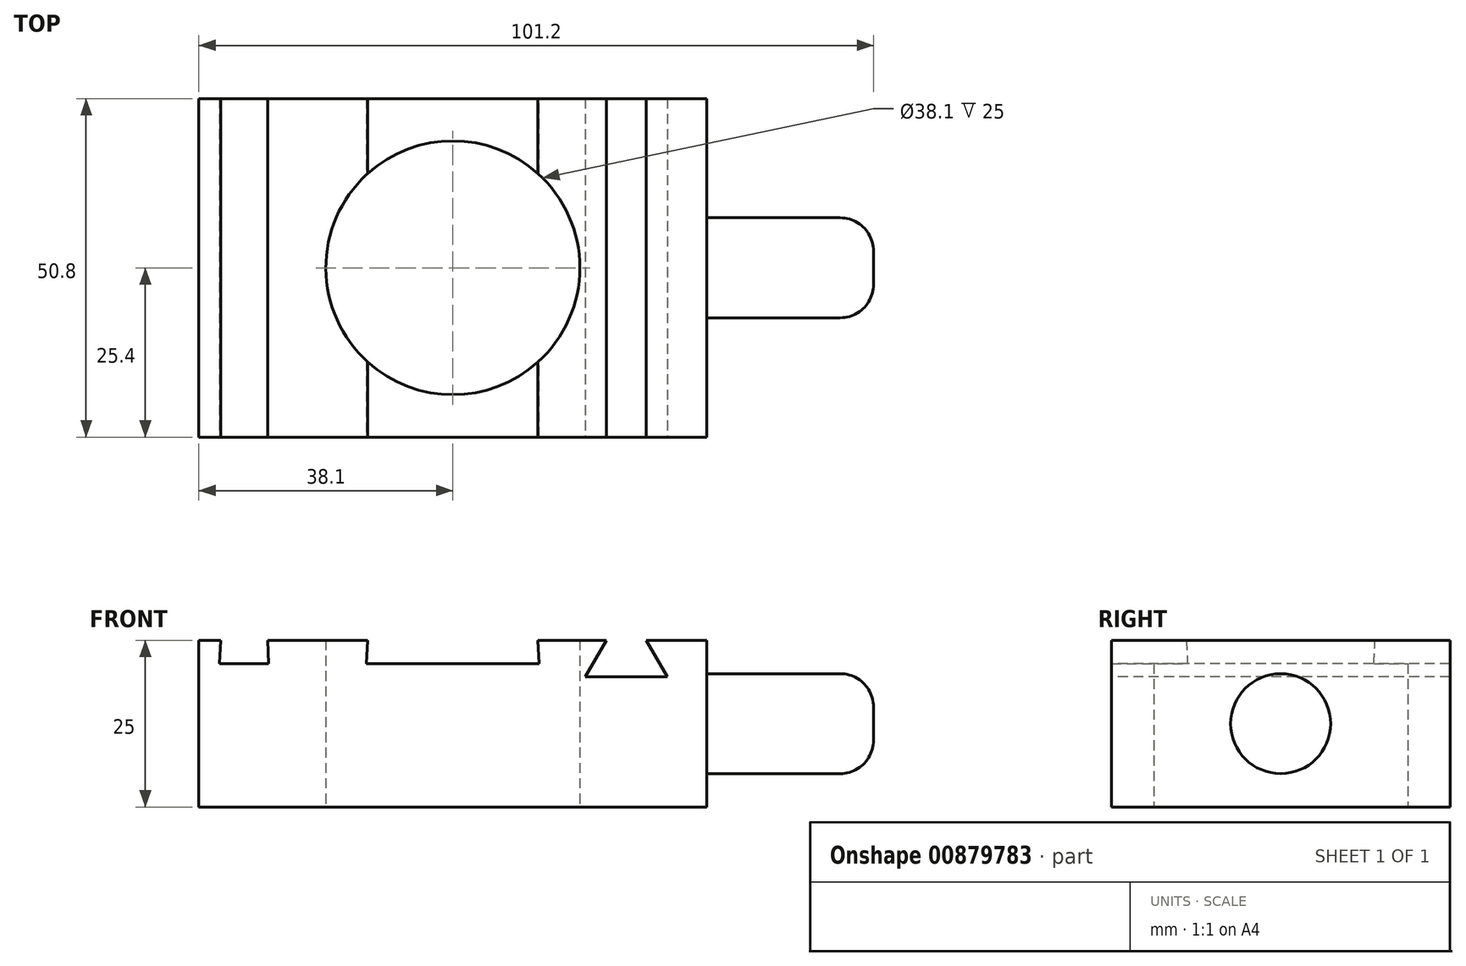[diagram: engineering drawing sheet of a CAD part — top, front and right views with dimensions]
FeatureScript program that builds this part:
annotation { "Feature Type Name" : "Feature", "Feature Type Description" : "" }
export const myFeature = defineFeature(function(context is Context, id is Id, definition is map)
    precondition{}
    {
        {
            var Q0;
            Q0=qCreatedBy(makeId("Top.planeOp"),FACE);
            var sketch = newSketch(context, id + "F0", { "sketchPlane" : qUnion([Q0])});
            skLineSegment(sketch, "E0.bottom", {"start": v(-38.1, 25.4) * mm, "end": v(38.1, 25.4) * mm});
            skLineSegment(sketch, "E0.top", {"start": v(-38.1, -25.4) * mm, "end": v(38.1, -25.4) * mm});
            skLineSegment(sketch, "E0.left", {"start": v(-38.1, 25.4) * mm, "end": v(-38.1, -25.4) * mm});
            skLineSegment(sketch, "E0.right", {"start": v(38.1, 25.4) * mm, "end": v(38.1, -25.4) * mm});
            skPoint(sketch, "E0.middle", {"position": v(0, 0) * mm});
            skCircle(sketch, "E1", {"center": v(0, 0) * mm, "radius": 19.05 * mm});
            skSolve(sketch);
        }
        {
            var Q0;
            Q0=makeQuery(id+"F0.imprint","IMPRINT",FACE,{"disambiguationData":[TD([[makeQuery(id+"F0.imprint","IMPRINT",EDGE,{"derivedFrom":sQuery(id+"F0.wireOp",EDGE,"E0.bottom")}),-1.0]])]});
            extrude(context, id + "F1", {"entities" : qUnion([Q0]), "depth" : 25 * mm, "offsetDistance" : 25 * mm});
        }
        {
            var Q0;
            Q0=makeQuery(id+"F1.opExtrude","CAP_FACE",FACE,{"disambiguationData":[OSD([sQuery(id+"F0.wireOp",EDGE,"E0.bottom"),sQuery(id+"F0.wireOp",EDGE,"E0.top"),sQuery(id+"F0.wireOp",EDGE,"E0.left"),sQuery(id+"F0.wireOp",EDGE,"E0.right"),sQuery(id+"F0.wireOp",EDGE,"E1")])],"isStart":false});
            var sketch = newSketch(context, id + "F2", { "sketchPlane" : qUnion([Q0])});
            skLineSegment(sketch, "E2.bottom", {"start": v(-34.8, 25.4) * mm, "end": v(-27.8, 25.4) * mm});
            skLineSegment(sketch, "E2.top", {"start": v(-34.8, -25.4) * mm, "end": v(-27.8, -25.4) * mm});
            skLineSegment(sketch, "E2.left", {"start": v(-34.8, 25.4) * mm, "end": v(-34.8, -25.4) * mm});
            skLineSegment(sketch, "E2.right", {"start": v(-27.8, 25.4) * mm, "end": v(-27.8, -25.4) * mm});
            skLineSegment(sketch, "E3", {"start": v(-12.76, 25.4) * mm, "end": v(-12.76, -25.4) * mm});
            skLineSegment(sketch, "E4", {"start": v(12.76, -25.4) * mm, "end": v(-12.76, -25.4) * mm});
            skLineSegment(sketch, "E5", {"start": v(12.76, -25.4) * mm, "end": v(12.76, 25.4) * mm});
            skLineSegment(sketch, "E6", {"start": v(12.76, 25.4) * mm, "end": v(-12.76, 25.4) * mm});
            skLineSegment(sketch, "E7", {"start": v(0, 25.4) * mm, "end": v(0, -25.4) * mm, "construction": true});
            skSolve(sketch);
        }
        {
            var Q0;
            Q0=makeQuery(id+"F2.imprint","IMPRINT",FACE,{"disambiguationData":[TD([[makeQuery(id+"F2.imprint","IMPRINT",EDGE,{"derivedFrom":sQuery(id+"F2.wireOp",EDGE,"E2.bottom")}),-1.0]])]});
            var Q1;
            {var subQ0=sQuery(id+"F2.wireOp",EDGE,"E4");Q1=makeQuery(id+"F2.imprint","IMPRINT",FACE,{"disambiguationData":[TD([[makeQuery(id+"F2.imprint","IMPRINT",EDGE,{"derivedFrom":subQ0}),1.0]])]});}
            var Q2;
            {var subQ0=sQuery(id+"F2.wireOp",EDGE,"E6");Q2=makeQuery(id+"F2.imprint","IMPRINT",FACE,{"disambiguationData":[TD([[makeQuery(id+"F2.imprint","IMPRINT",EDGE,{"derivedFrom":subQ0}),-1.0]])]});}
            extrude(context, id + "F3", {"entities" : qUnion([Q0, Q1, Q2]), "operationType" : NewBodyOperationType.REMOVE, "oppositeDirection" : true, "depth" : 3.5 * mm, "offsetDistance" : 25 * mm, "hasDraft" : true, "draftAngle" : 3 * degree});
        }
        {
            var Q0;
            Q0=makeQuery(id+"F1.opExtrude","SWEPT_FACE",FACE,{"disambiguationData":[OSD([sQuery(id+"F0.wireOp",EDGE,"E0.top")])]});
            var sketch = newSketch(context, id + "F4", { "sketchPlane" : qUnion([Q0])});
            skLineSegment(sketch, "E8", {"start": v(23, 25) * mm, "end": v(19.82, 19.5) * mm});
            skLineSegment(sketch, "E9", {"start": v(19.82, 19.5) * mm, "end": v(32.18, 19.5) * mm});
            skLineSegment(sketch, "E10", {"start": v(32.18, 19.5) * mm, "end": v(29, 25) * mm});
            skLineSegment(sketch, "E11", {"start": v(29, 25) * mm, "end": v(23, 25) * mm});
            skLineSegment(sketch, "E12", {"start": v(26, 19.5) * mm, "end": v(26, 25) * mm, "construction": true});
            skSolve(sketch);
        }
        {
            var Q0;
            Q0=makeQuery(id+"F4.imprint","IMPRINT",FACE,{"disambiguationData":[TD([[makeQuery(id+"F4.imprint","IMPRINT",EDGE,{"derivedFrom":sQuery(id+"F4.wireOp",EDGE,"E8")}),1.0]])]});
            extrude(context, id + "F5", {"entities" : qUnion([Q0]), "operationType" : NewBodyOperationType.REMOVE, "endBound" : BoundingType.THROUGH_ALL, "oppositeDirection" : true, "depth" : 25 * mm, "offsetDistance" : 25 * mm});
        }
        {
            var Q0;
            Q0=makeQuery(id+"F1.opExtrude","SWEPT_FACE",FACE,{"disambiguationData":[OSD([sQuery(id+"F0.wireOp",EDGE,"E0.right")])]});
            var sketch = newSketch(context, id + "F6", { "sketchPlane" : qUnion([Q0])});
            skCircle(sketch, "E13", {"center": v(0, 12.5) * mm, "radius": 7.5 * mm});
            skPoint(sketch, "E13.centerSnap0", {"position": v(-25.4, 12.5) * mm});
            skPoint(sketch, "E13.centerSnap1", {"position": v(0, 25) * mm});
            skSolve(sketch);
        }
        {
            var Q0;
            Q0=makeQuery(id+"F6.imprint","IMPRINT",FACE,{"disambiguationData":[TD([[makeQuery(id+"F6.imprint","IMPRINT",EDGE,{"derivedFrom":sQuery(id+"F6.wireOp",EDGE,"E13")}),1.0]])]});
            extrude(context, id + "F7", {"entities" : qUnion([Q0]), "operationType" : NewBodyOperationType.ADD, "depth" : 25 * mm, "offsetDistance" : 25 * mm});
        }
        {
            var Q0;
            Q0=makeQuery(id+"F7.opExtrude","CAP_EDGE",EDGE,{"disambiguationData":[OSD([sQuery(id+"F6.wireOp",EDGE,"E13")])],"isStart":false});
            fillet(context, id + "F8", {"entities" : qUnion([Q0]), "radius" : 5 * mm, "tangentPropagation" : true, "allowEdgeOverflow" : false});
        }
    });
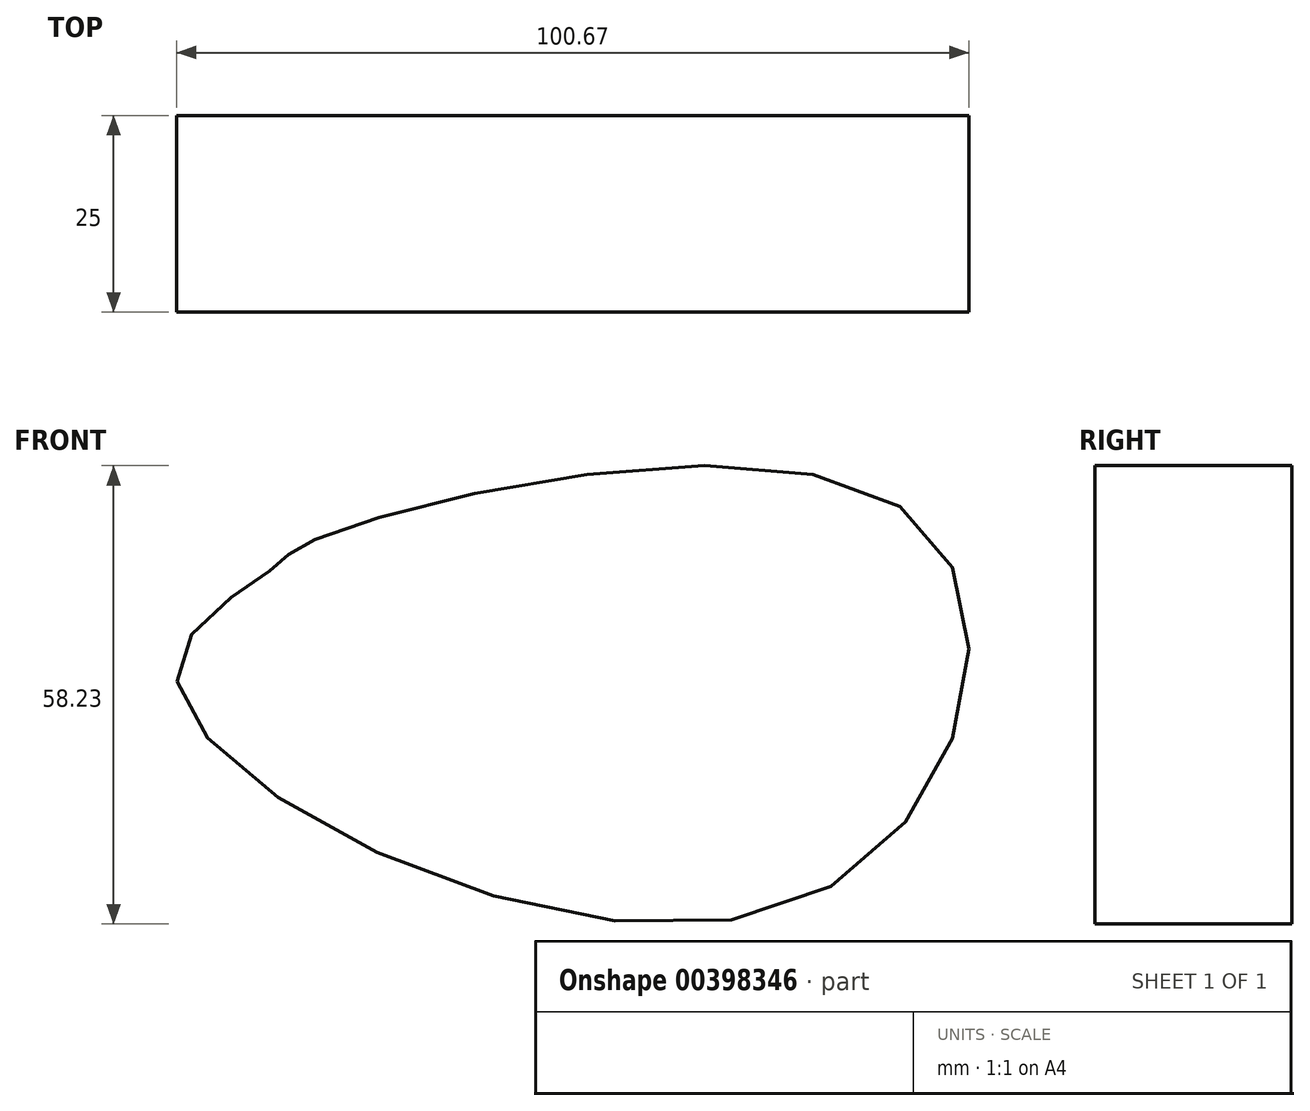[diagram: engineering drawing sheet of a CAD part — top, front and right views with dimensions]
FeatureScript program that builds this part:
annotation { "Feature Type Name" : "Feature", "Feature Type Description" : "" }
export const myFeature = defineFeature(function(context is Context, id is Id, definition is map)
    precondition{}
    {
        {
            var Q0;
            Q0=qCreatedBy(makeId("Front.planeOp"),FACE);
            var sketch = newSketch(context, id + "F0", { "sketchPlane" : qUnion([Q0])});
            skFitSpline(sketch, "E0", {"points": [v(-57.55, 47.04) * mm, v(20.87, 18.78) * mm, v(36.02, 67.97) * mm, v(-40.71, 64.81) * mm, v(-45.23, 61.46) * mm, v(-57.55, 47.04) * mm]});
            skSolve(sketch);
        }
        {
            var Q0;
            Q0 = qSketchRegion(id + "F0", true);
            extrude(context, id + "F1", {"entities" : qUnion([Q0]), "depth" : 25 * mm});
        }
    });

• Written task:
Please find each line in the data above that contains the word "construction" with matching case, and copy those lines out.

• Exercise response:
            skLineSegment(sketch, "E7", {"start": v(0, 25.4) * mm, "end": v(0, -25.4) * mm, "construction": true});
            skLineSegment(sketch, "E12", {"start": v(26, 19.5) * mm, "end": v(26, 25) * mm, "construction": true});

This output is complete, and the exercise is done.